*Materials provided*:
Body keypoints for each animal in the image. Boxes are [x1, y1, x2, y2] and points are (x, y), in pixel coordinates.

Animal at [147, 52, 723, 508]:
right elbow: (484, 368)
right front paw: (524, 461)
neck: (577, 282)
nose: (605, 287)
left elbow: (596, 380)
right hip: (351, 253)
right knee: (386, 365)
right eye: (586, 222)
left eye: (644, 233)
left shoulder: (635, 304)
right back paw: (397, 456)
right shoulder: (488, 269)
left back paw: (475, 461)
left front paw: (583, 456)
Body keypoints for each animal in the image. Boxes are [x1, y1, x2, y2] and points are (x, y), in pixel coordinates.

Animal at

---

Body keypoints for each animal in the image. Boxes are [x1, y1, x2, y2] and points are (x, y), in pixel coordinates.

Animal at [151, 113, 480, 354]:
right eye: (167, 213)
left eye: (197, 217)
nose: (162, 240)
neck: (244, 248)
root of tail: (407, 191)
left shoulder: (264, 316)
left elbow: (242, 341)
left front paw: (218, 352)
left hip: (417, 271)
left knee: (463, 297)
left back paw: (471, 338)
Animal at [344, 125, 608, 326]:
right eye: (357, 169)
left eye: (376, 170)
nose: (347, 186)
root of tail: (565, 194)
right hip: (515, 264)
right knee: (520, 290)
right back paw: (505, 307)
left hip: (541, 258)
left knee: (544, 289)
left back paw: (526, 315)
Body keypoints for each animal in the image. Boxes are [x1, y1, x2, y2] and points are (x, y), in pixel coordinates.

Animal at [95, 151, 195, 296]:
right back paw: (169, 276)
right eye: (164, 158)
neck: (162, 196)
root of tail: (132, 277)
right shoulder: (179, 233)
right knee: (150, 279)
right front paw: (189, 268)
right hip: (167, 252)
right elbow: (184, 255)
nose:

* * *

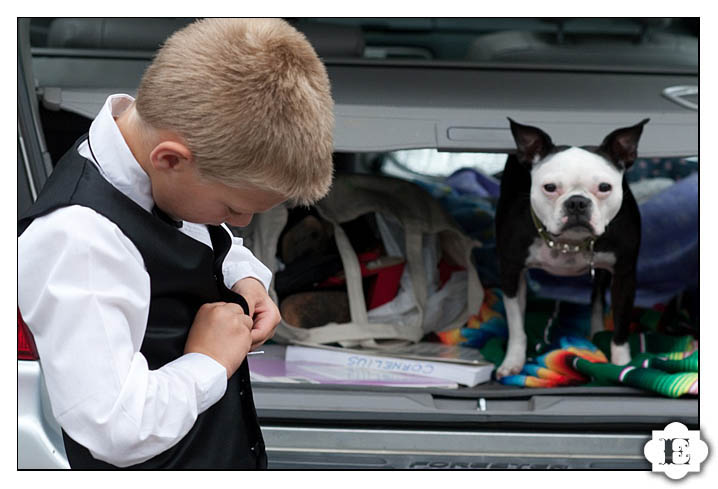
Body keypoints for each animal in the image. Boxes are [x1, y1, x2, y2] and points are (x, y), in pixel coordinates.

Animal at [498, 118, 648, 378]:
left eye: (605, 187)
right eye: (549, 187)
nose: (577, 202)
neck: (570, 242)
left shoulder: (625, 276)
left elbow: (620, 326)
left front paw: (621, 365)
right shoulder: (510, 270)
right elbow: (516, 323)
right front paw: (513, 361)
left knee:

*Work order*: Search the listing above for the string "back". Copy every line that contains it.

*Exercise output*:
right back paw: (397, 456)
left back paw: (475, 461)
left back paw: (471, 338)
right back paw: (505, 307)
left back paw: (526, 315)
right back paw: (169, 276)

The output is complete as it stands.